**Work required**
Please copy each line below that contains the word "middle".
=== Extracted material ===
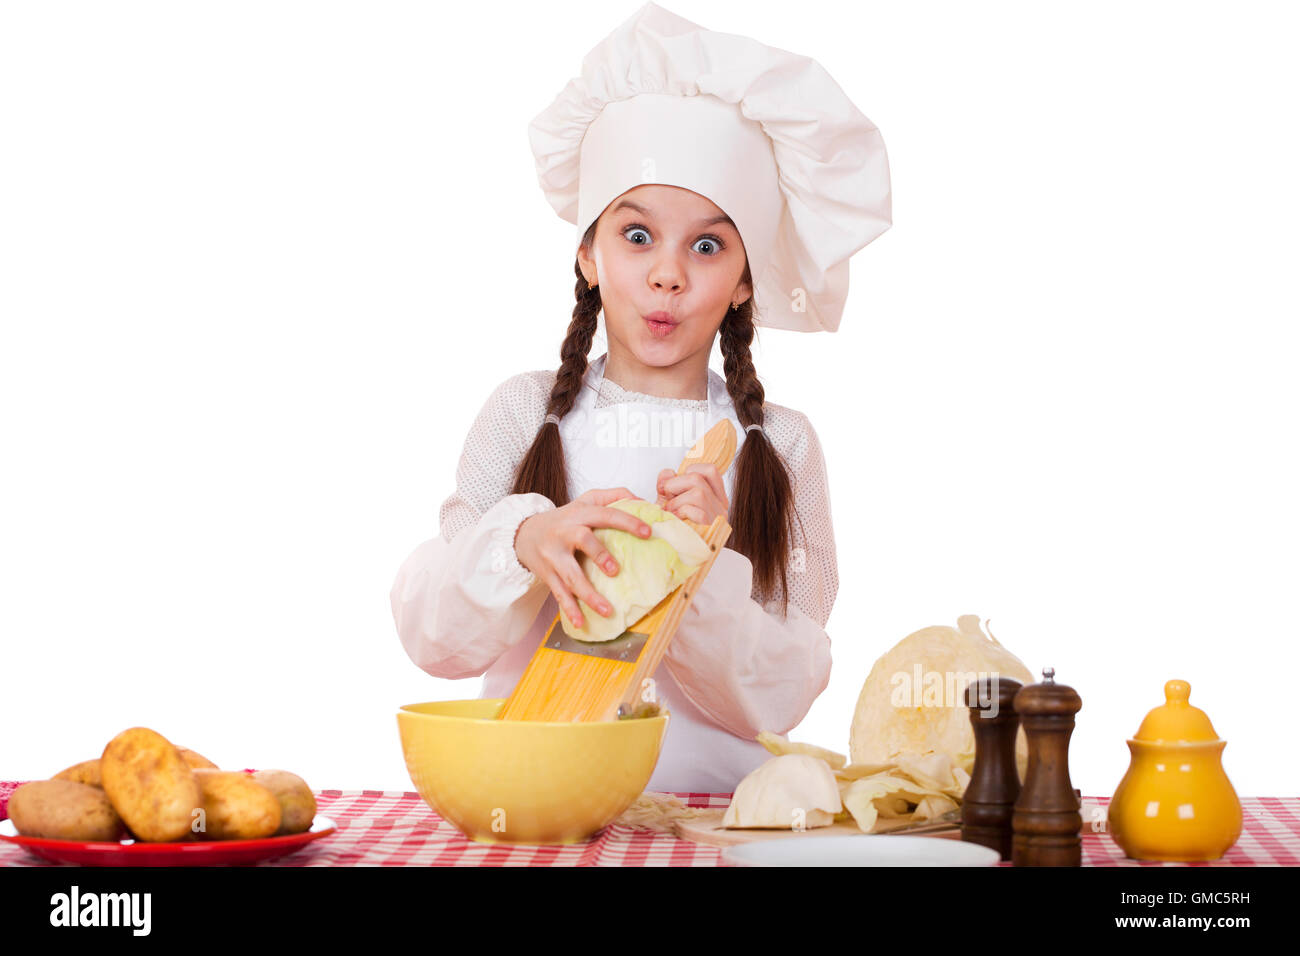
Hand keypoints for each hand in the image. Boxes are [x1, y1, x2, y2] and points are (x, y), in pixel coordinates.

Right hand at [513, 486, 652, 629]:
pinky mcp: (547, 574)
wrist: (523, 533)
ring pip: (571, 576)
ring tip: (607, 610)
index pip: (605, 514)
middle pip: (583, 540)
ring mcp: (554, 555)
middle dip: (599, 555)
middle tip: (615, 571)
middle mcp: (565, 532)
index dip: (627, 522)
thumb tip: (642, 500)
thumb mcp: (584, 501)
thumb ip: (613, 496)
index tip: (647, 532)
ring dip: (589, 594)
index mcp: (579, 514)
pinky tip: (581, 623)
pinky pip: (559, 594)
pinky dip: (569, 609)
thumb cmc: (563, 518)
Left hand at [656, 464, 727, 525]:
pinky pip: (696, 510)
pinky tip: (675, 521)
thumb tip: (668, 473)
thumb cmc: (676, 529)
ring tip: (671, 513)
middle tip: (668, 501)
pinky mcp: (710, 528)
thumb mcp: (671, 503)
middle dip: (675, 486)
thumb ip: (669, 486)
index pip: (710, 470)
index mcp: (715, 497)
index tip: (675, 485)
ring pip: (698, 492)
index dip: (688, 471)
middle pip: (698, 478)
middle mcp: (720, 505)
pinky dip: (680, 513)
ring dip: (676, 502)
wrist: (678, 556)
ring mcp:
===
**Solution for this exercise**
middle pip: (583, 540)
middle dip: (599, 555)
middle tip: (615, 571)
middle mcp: (565, 532)
middle tip: (668, 501)
middle dip: (675, 486)
middle pip: (698, 478)
middle mcp: (720, 505)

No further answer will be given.